В день ареста Артура тётушка прибежала на работу взволнованная. Начальница – завсектором из детской комиссии – поняла всё с полуслова. Подсказала написать заявление об увольнении и подписала его задним числом. Это спасло – за тётушкой не пришли. Затем начались поиски Артура. Он оказался в «Крестах». Хотя долгое время об этом не сообщали, как будто никто не знал, как будто «не поступало никакой информации». Был самый радостный день, когда тётушка узнала, куда идти и где просить свидания. Но свиданий не давали, писем не принимали. Зато разрешалось делать передачи – деньги, продукты, тёплые вещи. Была зима, морозы стояли страшные. И несколько сотен чёрных фигур, женщин, старух и стариков, закутанных в платки, одеяла, шали, каждое утро выстраивались в очередь у проходной тюрьмы. Стояли молча, угрюмо, иногда до позднего вечера. Очередь шла очень медленно. Для кого-то она становилась последней. В проходной передачи досматривались. Иногда принимали только деньги. Кому-то отказывали совсем. Передачи Артуру носили тётушка и её мама, когда вместе, когда поочерёдно. Два-три раза в неделю.

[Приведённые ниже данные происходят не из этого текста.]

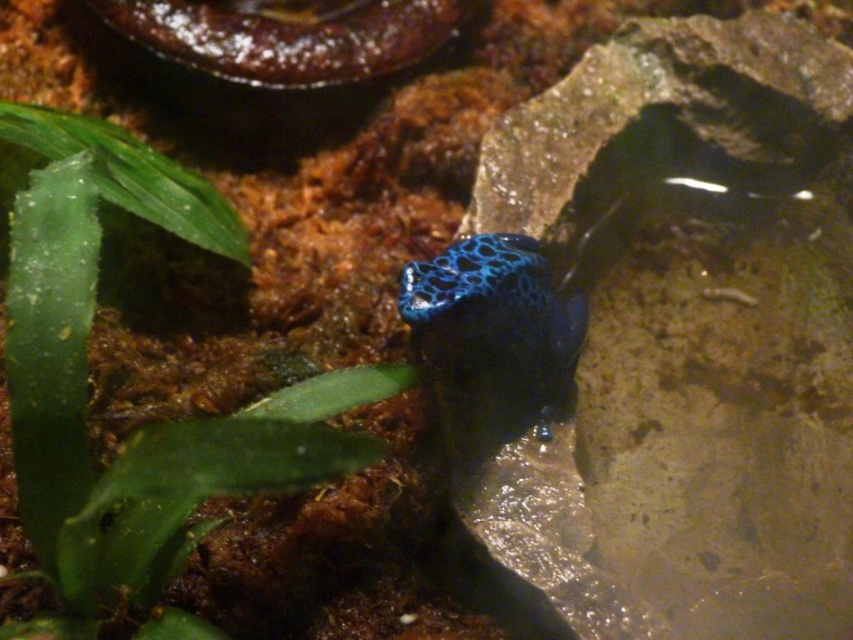
You are a photographer aiming to capture the blue glossy frog at center and the green leafy plant at upper left in a single frame. Based on their sizes, which object would appear wider in the photo?

The green leafy plant at upper left would appear wider in the photo since its width surpasses that of the blue glossy frog at center.

You are a researcher observing a frog in a terrarium. You notice a point marked at coordinates (86, 380). Based on the frog and the terrarium setup, what object is located at that point?

The point at coordinates (86, 380) indicates a green leafy plant at upper left.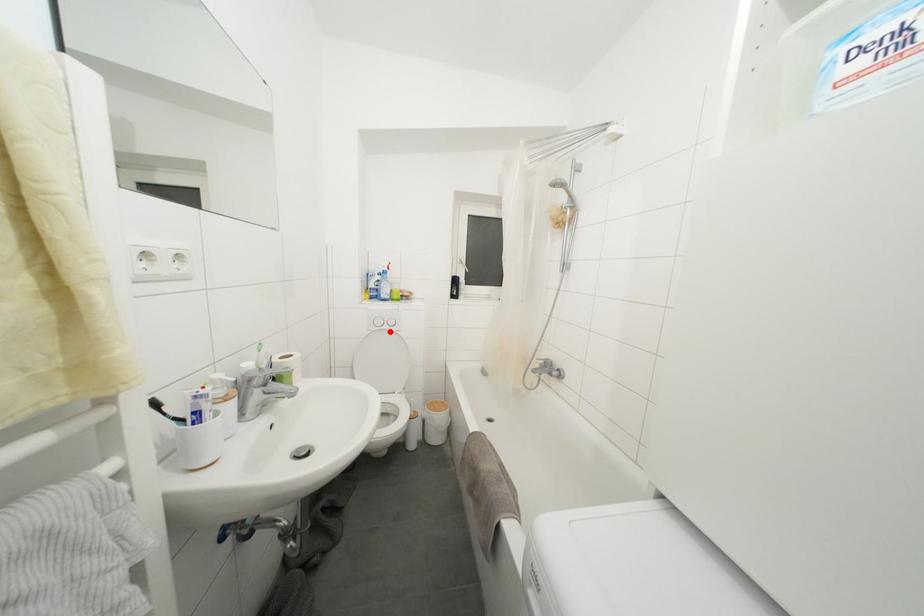
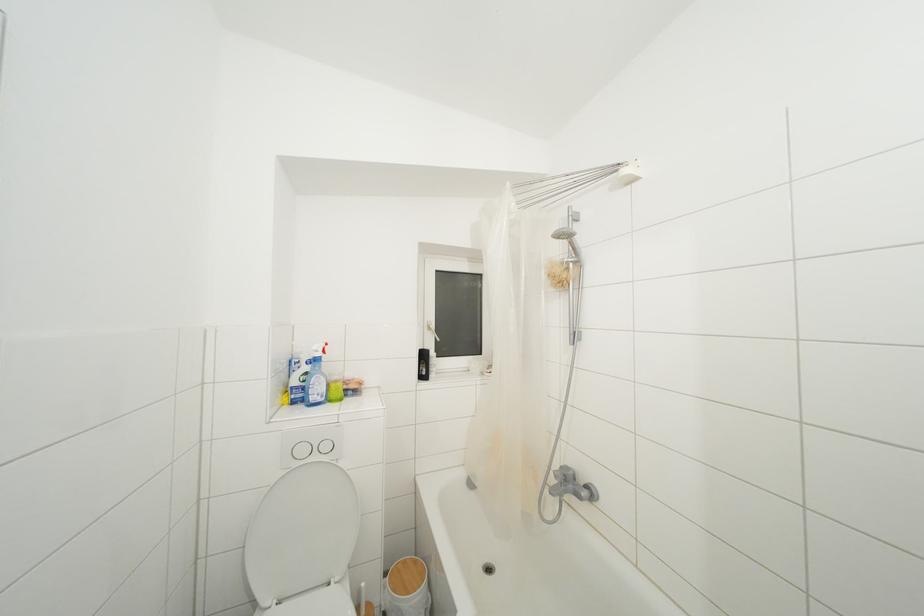
In the second image, find the point that corresponds to the highlighted location in the first image.

(320, 463)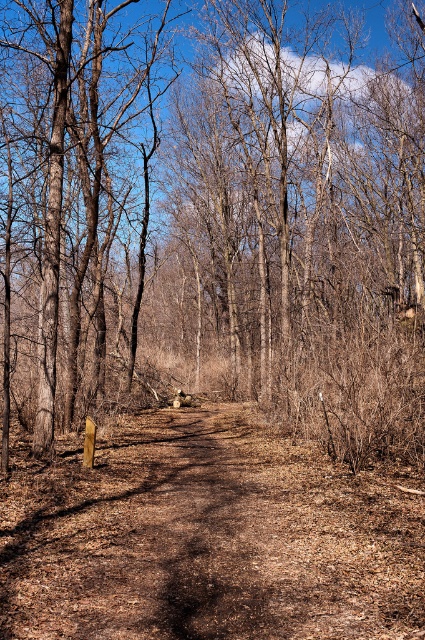
You are a hiker walking along the dirt path in the forest. You notice brown dry leaves at center and a brown rough tree at left. Which object is bigger in size?

The brown dry leaves at center has a larger size compared to the brown rough tree at left.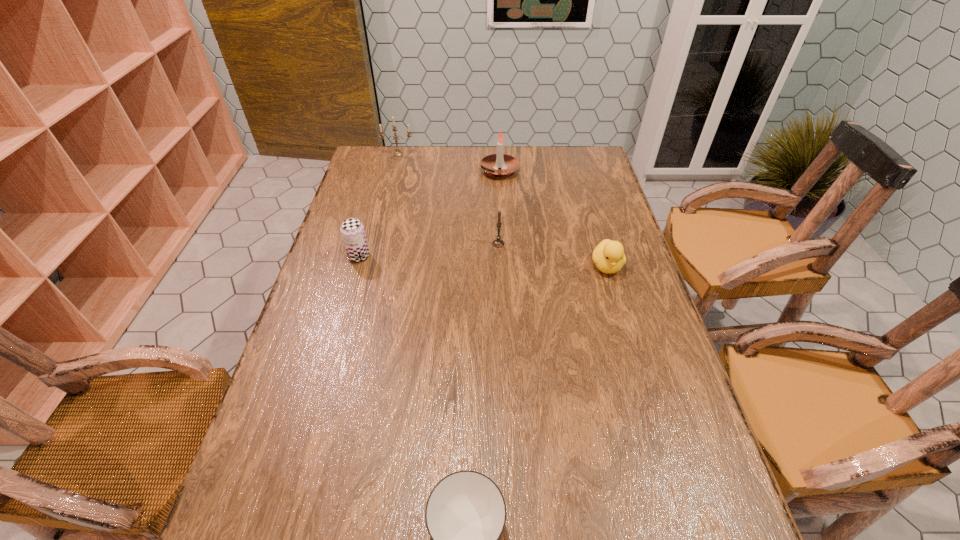
Where is `object that is the fifth nearest to the beer can`? object that is the fifth nearest to the beer can is located at coordinates (465, 514).

I want to click on the second closest candle to the second farthest candle, so click(498, 243).

Locate an element on the screen. the closest candle relative to the third farthest object is located at coordinates tap(490, 164).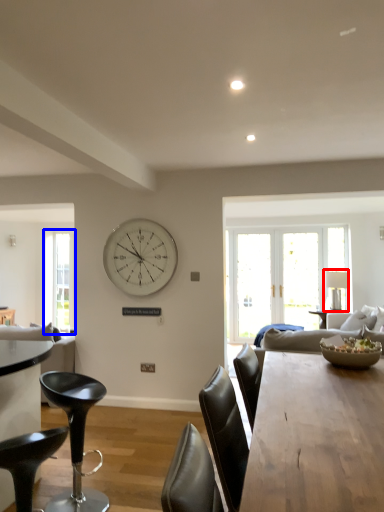
Question: Which point is closer to the camera, lamp (highlighted by a red box) or window (highlighted by a blue box)?

Choices:
 (A) lamp
 (B) window

Answer: (A)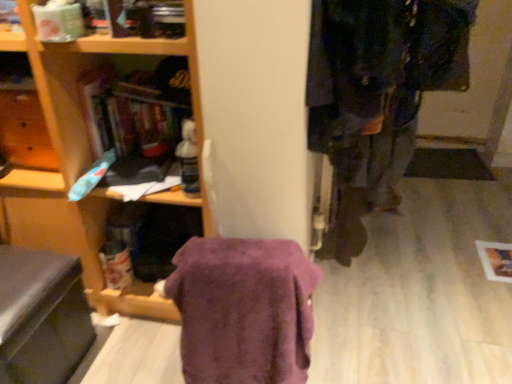
Where is `purple fuzzy blanket at center`? The height and width of the screenshot is (384, 512). purple fuzzy blanket at center is located at coordinates (243, 310).

From the image's perspective, is black leather swivel chair at lower left above or below purple fuzzy blanket at center?

Based on their image positions, black leather swivel chair at lower left is located beneath purple fuzzy blanket at center.

Based on the photo, does black leather swivel chair at lower left have a smaller size compared to purple fuzzy blanket at center?

No, black leather swivel chair at lower left is not smaller than purple fuzzy blanket at center.

Looking at this image, is black leather swivel chair at lower left spatially inside purple fuzzy blanket at center, or outside of it?

The correct answer is: outside.

Is dark blue fabric coat at right not near black leather swivel chair at lower left?

Absolutely, dark blue fabric coat at right is distant from black leather swivel chair at lower left.

Consider the image. Considering the relative sizes of dark blue fabric coat at right and black leather swivel chair at lower left in the image provided, is dark blue fabric coat at right wider than black leather swivel chair at lower left?

Yes.

How many degrees apart are the facing directions of dark blue fabric coat at right and black leather swivel chair at lower left?

dark blue fabric coat at right and black leather swivel chair at lower left are facing 0.126 degrees away from each other.

Does purple fuzzy blanket at center have a smaller size compared to dark blue fabric coat at right?

Yes.

Between purple fuzzy blanket at center and dark blue fabric coat at right, which one has less height?

Standing shorter between the two is dark blue fabric coat at right.

Consider the image. Are purple fuzzy blanket at center and dark blue fabric coat at right making contact?

No, purple fuzzy blanket at center is not beside dark blue fabric coat at right.

Is black leather swivel chair at lower left shorter than dark blue fabric coat at right?

Incorrect, the height of black leather swivel chair at lower left does not fall short of that of dark blue fabric coat at right.

Based on the photo, from the image's perspective, which one is positioned higher, black leather swivel chair at lower left or dark blue fabric coat at right?

dark blue fabric coat at right.

Does black leather swivel chair at lower left have a lesser width compared to dark blue fabric coat at right?

Yes, black leather swivel chair at lower left is thinner than dark blue fabric coat at right.

You are a GUI agent. You are given a task and a screenshot of the screen. Output one action in this format:
    pyautogui.click(x=<x>, y=<y>)
    Task: Click on the swivel chair located behind the purple fuzzy blanket at center
    The width and height of the screenshot is (512, 384).
    Given the screenshot: What is the action you would take?
    pyautogui.click(x=41, y=317)

Can you confirm if purple fuzzy blanket at center is taller than black leather swivel chair at lower left?

Yes, purple fuzzy blanket at center is taller than black leather swivel chair at lower left.

Is purple fuzzy blanket at center far away from black leather swivel chair at lower left?

purple fuzzy blanket at center is near black leather swivel chair at lower left, not far away.

Considering the positions of objects dark blue fabric coat at right and purple fuzzy blanket at center in the image provided, who is more to the right, dark blue fabric coat at right or purple fuzzy blanket at center?

From the viewer's perspective, dark blue fabric coat at right appears more on the right side.

In the image, there is a dark blue fabric coat at right. Where is `blanket below it (from a real-world perspective)`? The image size is (512, 384). blanket below it (from a real-world perspective) is located at coordinates (243, 310).

Can you tell me how much dark blue fabric coat at right and purple fuzzy blanket at center differ in facing direction?

The angle between the facing direction of dark blue fabric coat at right and the facing direction of purple fuzzy blanket at center is 85.7 degrees.

The width and height of the screenshot is (512, 384). What are the coordinates of `swivel chair directly beneath the purple fuzzy blanket at center (from a real-world perspective)` in the screenshot? It's located at (41, 317).

What are the coordinates of `swivel chair lying on the left of dark blue fabric coat at right` in the screenshot? It's located at (41, 317).

In the scene shown: Considering their positions, is dark blue fabric coat at right positioned further to black leather swivel chair at lower left than purple fuzzy blanket at center?

Based on the image, dark blue fabric coat at right appears to be further to black leather swivel chair at lower left.

Based on the photo, from the image, which object appears to be farther from dark blue fabric coat at right, purple fuzzy blanket at center or black leather swivel chair at lower left?

Among the two, black leather swivel chair at lower left is located further to dark blue fabric coat at right.

Estimate the real-world distances between objects in this image. Which object is closer to dark blue fabric coat at right, black leather swivel chair at lower left or purple fuzzy blanket at center?

purple fuzzy blanket at center lies closer to dark blue fabric coat at right than the other object.

Looking at this image, considering their positions, is purple fuzzy blanket at center positioned further to black leather swivel chair at lower left than dark blue fabric coat at right?

Among the two, dark blue fabric coat at right is located further to black leather swivel chair at lower left.

Estimate the real-world distances between objects in this image. Which object is further from purple fuzzy blanket at center, dark blue fabric coat at right or black leather swivel chair at lower left?

black leather swivel chair at lower left lies further to purple fuzzy blanket at center than the other object.

Looking at the image, which one is located closer to purple fuzzy blanket at center, black leather swivel chair at lower left or dark blue fabric coat at right?

The object closer to purple fuzzy blanket at center is dark blue fabric coat at right.

Locate an element on the screen. blanket situated between black leather swivel chair at lower left and dark blue fabric coat at right from left to right is located at coordinates (243, 310).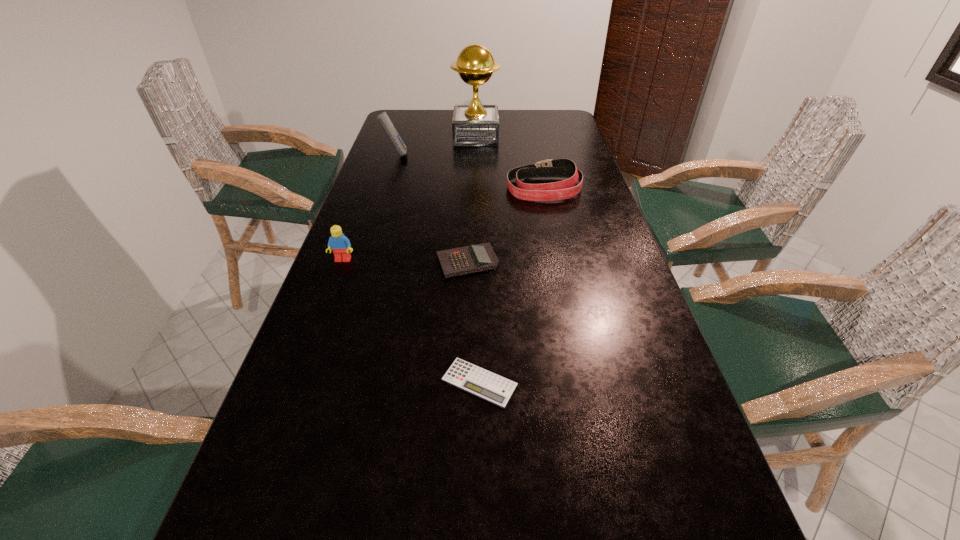
Locate an element on the screen. Image resolution: width=960 pixels, height=540 pixels. the tallest object is located at coordinates (473, 125).

Identify the location of award. The width and height of the screenshot is (960, 540). (473, 125).

The image size is (960, 540). Find the location of `the leftmost calculator`. the leftmost calculator is located at coordinates (383, 118).

Where is `the second farthest object`? The image size is (960, 540). the second farthest object is located at coordinates (383, 118).

Find the location of a particular element. The height and width of the screenshot is (540, 960). Lego is located at coordinates (339, 243).

Identify the location of the third shortest object. (565, 168).

The height and width of the screenshot is (540, 960). Identify the location of the third farthest object. point(565,168).

Image resolution: width=960 pixels, height=540 pixels. Find the location of `the fifth tallest object`. the fifth tallest object is located at coordinates (475, 258).

Where is `the second nearest calculator`? The height and width of the screenshot is (540, 960). the second nearest calculator is located at coordinates (475, 258).

Identify the location of the nearest object. This screenshot has height=540, width=960. coord(473,379).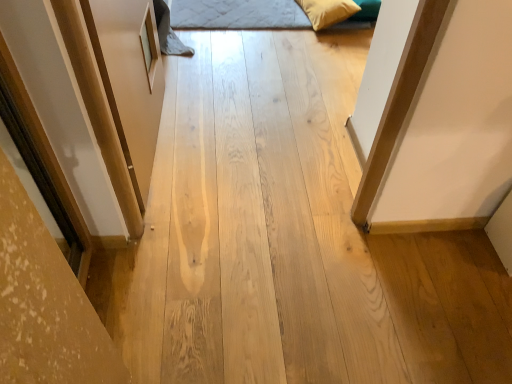
Question: Is velvet yellow pillow at upper right to the right of quilted fabric bed at upper center from the viewer's perspective?

Choices:
 (A) no
 (B) yes

Answer: (B)

Question: From the image's perspective, is velvet yellow pillow at upper right located above quilted fabric bed at upper center?

Choices:
 (A) no
 (B) yes

Answer: (B)

Question: Does velvet yellow pillow at upper right lie behind quilted fabric bed at upper center?

Choices:
 (A) yes
 (B) no

Answer: (B)

Question: Considering the relative sizes of velvet yellow pillow at upper right and quilted fabric bed at upper center in the image provided, is velvet yellow pillow at upper right bigger than quilted fabric bed at upper center?

Choices:
 (A) no
 (B) yes

Answer: (A)

Question: Is quilted fabric bed at upper center completely or partially inside velvet yellow pillow at upper right?

Choices:
 (A) no
 (B) yes

Answer: (A)

Question: Is velvet yellow pillow at upper right smaller than quilted fabric bed at upper center?

Choices:
 (A) yes
 (B) no

Answer: (A)

Question: Is quilted fabric bed at upper center next to velvet yellow pillow at upper right and touching it?

Choices:
 (A) yes
 (B) no

Answer: (B)

Question: Is the depth of quilted fabric bed at upper center greater than that of velvet yellow pillow at upper right?

Choices:
 (A) yes
 (B) no

Answer: (A)

Question: From the image's perspective, is quilted fabric bed at upper center beneath velvet yellow pillow at upper right?

Choices:
 (A) no
 (B) yes

Answer: (B)

Question: Is quilted fabric bed at upper center located outside velvet yellow pillow at upper right?

Choices:
 (A) no
 (B) yes

Answer: (B)

Question: Considering the relative sizes of quilted fabric bed at upper center and velvet yellow pillow at upper right in the image provided, is quilted fabric bed at upper center wider than velvet yellow pillow at upper right?

Choices:
 (A) yes
 (B) no

Answer: (A)

Question: Is quilted fabric bed at upper center shorter than velvet yellow pillow at upper right?

Choices:
 (A) yes
 (B) no

Answer: (A)

Question: Relative to velvet yellow pillow at upper right, is quilted fabric bed at upper center in front or behind?

Choices:
 (A) front
 (B) behind

Answer: (B)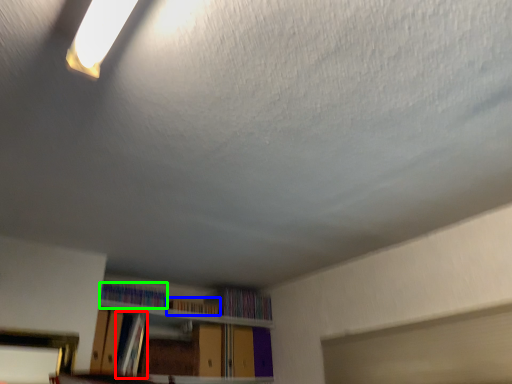
Question: Considering the real-world distances, which object is closest to book (highlighted by a red box)? book (highlighted by a blue box) or book (highlighted by a green box).

Choices:
 (A) book
 (B) book

Answer: (B)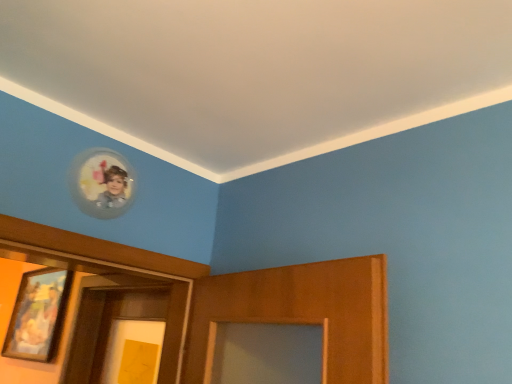
Question: Should I look upward or downward to see wooden framed painting at left, the first picture frame from the left?

Choices:
 (A) down
 (B) up

Answer: (A)

Question: Could you tell me if wooden framed painting at left, placed as the second picture frame when sorted from front to back, is turned towards clear glass portrait at upper left, which ranks as the 2th picture frame in back-to-front order?

Choices:
 (A) yes
 (B) no

Answer: (B)

Question: Would you say wooden framed painting at left, placed as the second picture frame when sorted from front to back, contains clear glass portrait at upper left, the 2th picture frame when ordered from left to right?

Choices:
 (A) no
 (B) yes

Answer: (A)

Question: Can you confirm if wooden framed painting at left, which is counted as the second picture frame, starting from the top, is positioned to the left of clear glass portrait at upper left, positioned as the first picture frame in front-to-back order?

Choices:
 (A) no
 (B) yes

Answer: (B)

Question: Is wooden framed painting at left, which is the second picture frame from right to left, turned away from clear glass portrait at upper left, which is the first picture frame in top-to-bottom order?

Choices:
 (A) yes
 (B) no

Answer: (B)

Question: Would you say wooden framed painting at left, positioned as the first picture frame in bottom-to-top order, is outside clear glass portrait at upper left, the 2th picture frame when ordered from left to right?

Choices:
 (A) no
 (B) yes

Answer: (B)

Question: Considering the relative sizes of wooden framed painting at left, the first picture frame from the left, and clear glass portrait at upper left, which ranks as the 2th picture frame in back-to-front order, in the image provided, is wooden framed painting at left, the first picture frame from the left, smaller than clear glass portrait at upper left, which ranks as the 2th picture frame in back-to-front order,?

Choices:
 (A) no
 (B) yes

Answer: (A)

Question: From a real-world perspective, is clear glass portrait at upper left, the 2th picture frame when ordered from left to right, located higher than wooden framed painting at left, which is the second picture frame from right to left?

Choices:
 (A) yes
 (B) no

Answer: (A)

Question: Is clear glass portrait at upper left, which ranks as the 2th picture frame in back-to-front order, at the left side of wooden framed painting at left, positioned as the first picture frame in bottom-to-top order?

Choices:
 (A) yes
 (B) no

Answer: (B)

Question: Is clear glass portrait at upper left, the 2th picture frame from the bottom, wider than wooden framed painting at left, placed as the second picture frame when sorted from front to back?

Choices:
 (A) yes
 (B) no

Answer: (B)

Question: Is clear glass portrait at upper left, the 2th picture frame when ordered from left to right, behind wooden framed painting at left, placed as the second picture frame when sorted from front to back?

Choices:
 (A) no
 (B) yes

Answer: (A)

Question: Would you say clear glass portrait at upper left, positioned as the first picture frame in front-to-back order, is a long distance from wooden framed painting at left, positioned as the first picture frame in bottom-to-top order?

Choices:
 (A) yes
 (B) no

Answer: (A)

Question: From the image's perspective, is clear glass portrait at upper left, the 2th picture frame from the bottom, on wooden framed painting at left, acting as the 1th picture frame starting from the back?

Choices:
 (A) yes
 (B) no

Answer: (A)

Question: From a real-world perspective, is clear glass portrait at upper left, the first picture frame in the right-to-left sequence, physically located above or below wooden framed painting at left, which is counted as the second picture frame, starting from the top?

Choices:
 (A) below
 (B) above

Answer: (B)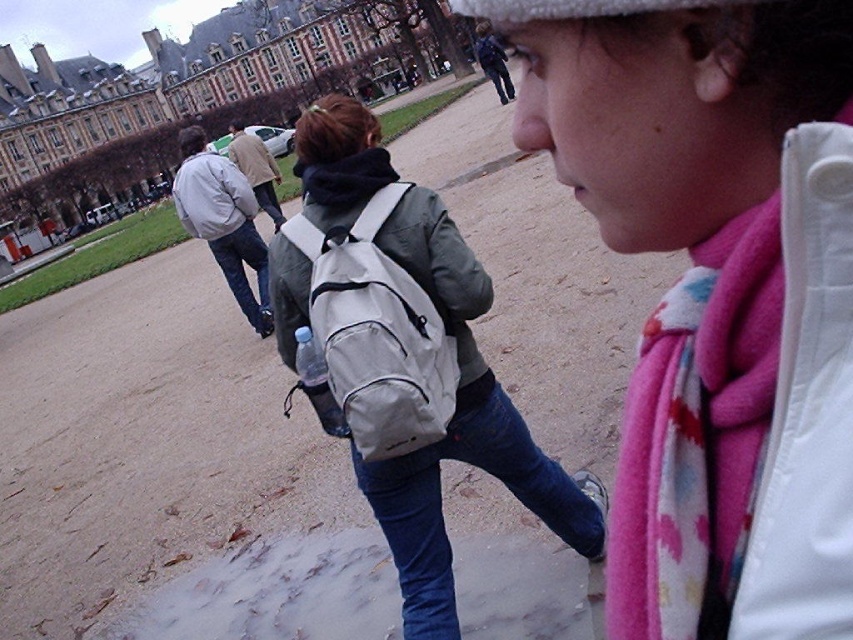
Question: Among these points, which one is nearest to the camera?

Choices:
 (A) (242, 253)
 (B) (505, 248)
 (C) (405, 628)
 (D) (312, 228)

Answer: (C)

Question: Does brown stone building at upper left appear under matte gray jacket at center?

Choices:
 (A) yes
 (B) no

Answer: (B)

Question: Which point is farther to the camera?

Choices:
 (A) (839, 276)
 (B) (242, 256)
 (C) (421, 576)

Answer: (B)

Question: Considering the relative positions of dirt field at center and matte gray jacket at center in the image provided, where is dirt field at center located with respect to matte gray jacket at center?

Choices:
 (A) below
 (B) above

Answer: (A)

Question: Which point is closer to the camera?

Choices:
 (A) (194, 433)
 (B) (625, 497)

Answer: (B)

Question: Is matte gray backpack at center closer to the viewer compared to light gray backpack at center?

Choices:
 (A) no
 (B) yes

Answer: (B)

Прошла зима, весна, вот уже лето, и никаких новостей об Артуре! Передачи, правда, продолжают принимать, желательно деньги. Кто-то из добрых людей посоветовал ехать в Москву. Но куда, к кому? Кто-то назвал даже номер кабинета. И вот маленькая хрупкая девочка с косичками в лёгком платьице в горошек уже в Москве у Большого дома. Два суровых красноармейца с винтовками у входа даже не обращают внимания на ребёнка, который уверенно пробегает мимо них. А какое удостоверение у детей, – может, родителя пришла навестить. Тётушка (даром что ли пионервожатая?) сама обошла весь первый, второй этаж, и на третьем нашла тот самый кабинет. Не смущаясь, потянула за ручку двери. Мужчина удивлённо поднял голову и приветливо улыбнулся.
– Ты, кажется, заблудилась, девочка. Кого же ты ищешь, скажи скорей!
– Вас!
Он привстал. Снова опустился в кресло и уже несколько другим тоном спросил:
– Как ты сюда прошла?
– Очень просто, я просто шла. И, кажется, на этот раз пионервожатая заплакала.
Он усадил её на стул, выслушал, подробно расспросил обо всём. В конце разговора, провожая до дверей, сказал:
– Дорогая, начните новую жизнь… Он знал, что означает «статья 58-6 УК РСФСР».
Их много на Левашовской пустоши – эстонцев, немцев, латышей… Когда в 1938-м их телами заполняли рвы, жёны и матери всё еще продолжали стоять в чёрной очереди перед проходной в «Кресты». Моя тётушка продолжала носить передачи. Она не знала, она надеялась. Потом «начала новую жизнь». Но пришла война. Во время обстрела погибли её мать и грудной сын. Как раз около колонны Исаакиевского собора, на которой остаётся до сих пор рваная рана от того самого снаряда.
Тётушки давно уже нет. Но я всё время вспоминаю её слова: «…мальчик, зачем это тебе всё нужно?». И, кажется, я знаю ответ…
Станислав Николаевич Рошет,
С.-Петербург
Артур Августович Сааль расстрелян по так называемому Списку эстонских шпионов № 21. В предписании на расстрел значится 87-м из 99 приговорённых к высшей мере наказания. 87 из них расстреляны 28 октября 1938 г. и помянуты в данном томе. 12 человек не были расстреляны и будут помянуты в 12-м томе «Ленинградского мартиролога». – Ред.